#### Requisitos del ejercicio
Redacte la continuación del texto sobre el estado de excepción en El Salvador a partir de su última oración.

Las pérdidas derivadas del estado de excepción son grandes. Muy pocos reparan en el hecho de que el deseo de migrar se ha incrementado y que efectivamente el número de personas saliendo del país es cada vez mayor. Una sangría constante de talento que nos empobrece. Además, la idea que en el exterior se tiene del estado de excepción empuja a muchos a no viajar a El Salvador. Es poca atractiva la imagen de una fuerza policial y militar cada vez menos respetuosa de los derechos humanos y más propicia a cometer abusos con total impunidad.
A la mayoría de la población parecen importarle poco los efectos negativos del estado de excepción, por mucho que hoy la gran mayoría esté más expuesta a las arbitrariedades y abusos de las autoridades. Menos aún preocupa la situación en los centros penales, que día a día se vuelve más inhumana: el hacinamiento y la insalubridad crecen exponencialmente, la alimentación es insuficiente, no se garantiza ni el mínimo acceso al agua, los maltratos se multiplican, se niega la medicina… Estas condiciones solo pueden ser calificadas como graves violaciones a los derechos de las personas privadas de libertad. Violaciones que sufren tanto los responsables de delitos como los que han sido detenidos de forma arbitraria, sin ninguna prueba fehaciente en su contra de haber cometido un ilícito.
Mientras todo esto pasa y la maquinaria de propaganda oficial se afana en hacer creer a la población que se está luchando contra el crimen, una investigación periodística confirmó que funcionarios de alto nivel, muy cercanos al presidente, han negociado con las pandillas, y que incluso uno de ellos sacó del país a una de sus líderes, sobre el cual pesaba una solicitud de extradición de la justicia estadounidense. El silencio presidencial ante la noticia ha sido elocuente y confirma el fariseísmo de este régimen: por un lado, protege a criminales de altos vuelos y los oculta de la justicia; por otro, suspende derechos constitucionales y reprime sin compasión ni distingos bajo la bandera de una supuesta guerra contra la delincuencia.

#### Material proporcionado
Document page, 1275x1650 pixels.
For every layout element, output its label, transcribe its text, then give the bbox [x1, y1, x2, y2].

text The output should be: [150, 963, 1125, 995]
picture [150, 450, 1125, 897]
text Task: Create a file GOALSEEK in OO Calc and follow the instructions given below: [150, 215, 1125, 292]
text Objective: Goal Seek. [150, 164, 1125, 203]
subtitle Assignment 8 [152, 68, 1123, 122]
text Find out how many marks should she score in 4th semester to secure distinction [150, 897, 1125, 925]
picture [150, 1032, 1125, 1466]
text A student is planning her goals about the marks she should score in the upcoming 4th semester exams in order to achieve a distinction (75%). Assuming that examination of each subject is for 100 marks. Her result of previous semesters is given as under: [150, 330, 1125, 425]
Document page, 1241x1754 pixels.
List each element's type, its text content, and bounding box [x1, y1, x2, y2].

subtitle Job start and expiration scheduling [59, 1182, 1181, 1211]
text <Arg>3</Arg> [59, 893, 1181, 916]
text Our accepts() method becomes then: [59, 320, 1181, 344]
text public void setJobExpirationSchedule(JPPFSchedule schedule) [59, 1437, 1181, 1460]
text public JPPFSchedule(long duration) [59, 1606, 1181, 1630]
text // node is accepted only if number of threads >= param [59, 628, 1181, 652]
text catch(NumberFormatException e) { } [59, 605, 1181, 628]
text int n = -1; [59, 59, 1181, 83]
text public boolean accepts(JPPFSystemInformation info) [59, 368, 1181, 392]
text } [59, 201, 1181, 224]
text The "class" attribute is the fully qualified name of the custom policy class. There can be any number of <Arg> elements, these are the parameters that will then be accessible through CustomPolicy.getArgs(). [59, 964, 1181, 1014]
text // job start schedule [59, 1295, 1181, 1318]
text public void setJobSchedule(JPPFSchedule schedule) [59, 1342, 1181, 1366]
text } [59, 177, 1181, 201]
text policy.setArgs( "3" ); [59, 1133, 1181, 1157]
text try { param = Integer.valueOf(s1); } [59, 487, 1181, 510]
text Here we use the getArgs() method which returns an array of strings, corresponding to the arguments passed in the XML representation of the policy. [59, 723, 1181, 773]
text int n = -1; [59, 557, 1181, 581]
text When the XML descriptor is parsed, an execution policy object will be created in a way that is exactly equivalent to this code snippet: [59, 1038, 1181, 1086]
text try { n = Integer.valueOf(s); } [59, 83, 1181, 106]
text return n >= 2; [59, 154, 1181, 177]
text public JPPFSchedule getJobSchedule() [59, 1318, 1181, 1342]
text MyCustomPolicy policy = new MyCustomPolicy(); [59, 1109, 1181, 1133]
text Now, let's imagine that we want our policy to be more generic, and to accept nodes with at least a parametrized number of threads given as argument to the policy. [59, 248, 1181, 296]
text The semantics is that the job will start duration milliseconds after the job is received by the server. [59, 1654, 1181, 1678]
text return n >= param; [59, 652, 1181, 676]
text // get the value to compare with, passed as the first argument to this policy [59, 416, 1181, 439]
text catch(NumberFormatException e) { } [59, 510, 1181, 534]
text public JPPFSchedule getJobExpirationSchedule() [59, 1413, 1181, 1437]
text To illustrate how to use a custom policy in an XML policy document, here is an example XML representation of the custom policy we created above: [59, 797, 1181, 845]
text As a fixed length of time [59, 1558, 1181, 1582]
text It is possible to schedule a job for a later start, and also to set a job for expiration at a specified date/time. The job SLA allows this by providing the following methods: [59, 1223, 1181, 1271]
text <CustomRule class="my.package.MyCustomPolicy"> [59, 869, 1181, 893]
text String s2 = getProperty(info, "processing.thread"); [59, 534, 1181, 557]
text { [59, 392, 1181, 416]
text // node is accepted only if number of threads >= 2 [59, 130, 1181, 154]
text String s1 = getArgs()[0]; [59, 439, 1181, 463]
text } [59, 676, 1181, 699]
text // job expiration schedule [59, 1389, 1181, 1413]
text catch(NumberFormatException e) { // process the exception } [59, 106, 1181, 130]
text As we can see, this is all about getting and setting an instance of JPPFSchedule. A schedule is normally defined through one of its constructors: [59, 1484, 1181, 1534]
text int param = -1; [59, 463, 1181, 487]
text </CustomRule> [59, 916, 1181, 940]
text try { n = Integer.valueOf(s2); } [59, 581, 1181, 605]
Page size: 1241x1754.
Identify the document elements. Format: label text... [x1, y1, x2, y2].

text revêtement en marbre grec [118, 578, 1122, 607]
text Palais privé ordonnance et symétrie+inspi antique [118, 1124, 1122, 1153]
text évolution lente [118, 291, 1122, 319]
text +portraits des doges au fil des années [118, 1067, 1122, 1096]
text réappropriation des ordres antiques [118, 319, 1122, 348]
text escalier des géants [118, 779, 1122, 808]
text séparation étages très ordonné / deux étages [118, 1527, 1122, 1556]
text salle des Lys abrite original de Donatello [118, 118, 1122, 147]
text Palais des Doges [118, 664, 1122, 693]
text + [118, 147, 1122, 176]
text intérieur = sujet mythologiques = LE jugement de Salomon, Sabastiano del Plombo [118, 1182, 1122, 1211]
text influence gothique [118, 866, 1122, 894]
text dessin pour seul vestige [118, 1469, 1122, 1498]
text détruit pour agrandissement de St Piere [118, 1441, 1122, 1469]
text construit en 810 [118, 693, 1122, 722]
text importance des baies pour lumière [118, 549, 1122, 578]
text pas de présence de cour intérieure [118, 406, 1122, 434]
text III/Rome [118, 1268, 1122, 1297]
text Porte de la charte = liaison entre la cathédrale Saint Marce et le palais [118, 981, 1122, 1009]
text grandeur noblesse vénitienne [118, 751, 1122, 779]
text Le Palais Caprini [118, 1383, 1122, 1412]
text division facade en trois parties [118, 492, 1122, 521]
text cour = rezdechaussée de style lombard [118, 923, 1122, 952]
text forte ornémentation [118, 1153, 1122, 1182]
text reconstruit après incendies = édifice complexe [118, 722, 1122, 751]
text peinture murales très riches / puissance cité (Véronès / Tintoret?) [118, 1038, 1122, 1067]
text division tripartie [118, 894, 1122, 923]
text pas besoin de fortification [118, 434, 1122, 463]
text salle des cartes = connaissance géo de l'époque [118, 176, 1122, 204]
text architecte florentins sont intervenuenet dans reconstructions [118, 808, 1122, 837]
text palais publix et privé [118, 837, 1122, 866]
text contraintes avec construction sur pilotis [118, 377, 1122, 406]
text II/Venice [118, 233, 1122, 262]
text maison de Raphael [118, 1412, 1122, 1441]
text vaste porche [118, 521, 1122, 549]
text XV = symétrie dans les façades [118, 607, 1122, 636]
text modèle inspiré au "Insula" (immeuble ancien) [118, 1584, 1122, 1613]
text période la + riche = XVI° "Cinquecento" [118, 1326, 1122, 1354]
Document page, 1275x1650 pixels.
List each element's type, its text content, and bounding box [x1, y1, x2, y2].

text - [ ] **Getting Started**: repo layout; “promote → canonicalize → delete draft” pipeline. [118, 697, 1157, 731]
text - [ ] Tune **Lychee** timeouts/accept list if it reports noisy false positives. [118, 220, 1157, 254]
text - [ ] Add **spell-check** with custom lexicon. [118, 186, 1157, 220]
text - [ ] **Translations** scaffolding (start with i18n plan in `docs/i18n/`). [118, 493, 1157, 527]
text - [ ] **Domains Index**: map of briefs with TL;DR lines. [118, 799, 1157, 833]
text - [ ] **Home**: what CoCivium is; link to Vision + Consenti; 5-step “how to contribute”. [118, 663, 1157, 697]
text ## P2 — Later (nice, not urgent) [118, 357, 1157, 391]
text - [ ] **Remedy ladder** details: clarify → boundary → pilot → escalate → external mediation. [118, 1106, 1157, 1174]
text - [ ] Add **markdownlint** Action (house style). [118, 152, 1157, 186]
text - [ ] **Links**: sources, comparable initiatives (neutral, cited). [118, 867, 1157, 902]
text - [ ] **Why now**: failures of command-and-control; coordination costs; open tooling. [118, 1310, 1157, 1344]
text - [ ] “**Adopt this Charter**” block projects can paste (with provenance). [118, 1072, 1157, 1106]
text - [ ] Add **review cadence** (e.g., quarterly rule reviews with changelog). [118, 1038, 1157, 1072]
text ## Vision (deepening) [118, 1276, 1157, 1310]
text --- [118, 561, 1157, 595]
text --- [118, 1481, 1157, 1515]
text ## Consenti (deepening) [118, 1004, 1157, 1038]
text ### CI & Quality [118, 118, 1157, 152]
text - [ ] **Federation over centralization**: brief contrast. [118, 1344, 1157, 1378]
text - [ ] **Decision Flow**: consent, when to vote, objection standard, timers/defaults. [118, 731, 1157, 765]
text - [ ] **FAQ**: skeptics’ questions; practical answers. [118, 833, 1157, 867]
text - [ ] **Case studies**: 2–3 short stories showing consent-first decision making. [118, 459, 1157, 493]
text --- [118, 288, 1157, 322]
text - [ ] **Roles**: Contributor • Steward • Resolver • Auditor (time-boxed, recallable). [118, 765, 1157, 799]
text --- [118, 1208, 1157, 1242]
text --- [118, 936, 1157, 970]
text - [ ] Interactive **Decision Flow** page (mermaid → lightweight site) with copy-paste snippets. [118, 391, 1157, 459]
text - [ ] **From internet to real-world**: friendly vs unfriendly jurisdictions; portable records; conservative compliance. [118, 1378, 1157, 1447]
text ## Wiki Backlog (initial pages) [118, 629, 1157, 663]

#### Resultado del ejercicio
La insensibilidad generalizada ante esta situación encuentra su explicación en el hastío de la población después de tantos años de inseguridad y en la cultura racista, excluyente y aporofóbica. Esa insensibilidad es muestra clara de la pérdida de los valores cristianos de la solidaridad y la amistad social, que han sido sustituidos por la sed de venganza y la polarización social. Ante ello, vale citar el llamado del papa Francisco a “reencontrarnos (...) con los más pobres y vulnerables, que están en las periferias, alejarnos de los populismos, que explotan la angustia del pueblo, sin dar soluciones, proponiendo una mística que no resuelve nada. Huir de la enemistad social que solo destruye y salir de la polarización”. El obispo de Roma lo tiene claro: “El diálogo es el camino para mirar la realidad de una manera nueva, para vivir con pasión los desafíos de la construcción del bien común. (...) Seamos arquitectos de diálogo, arquitectos de amistad, valientes y apasionados, hombres y mujeres que siempre tiendan la mano, y que no crean espacios de enemistad y de guerra”.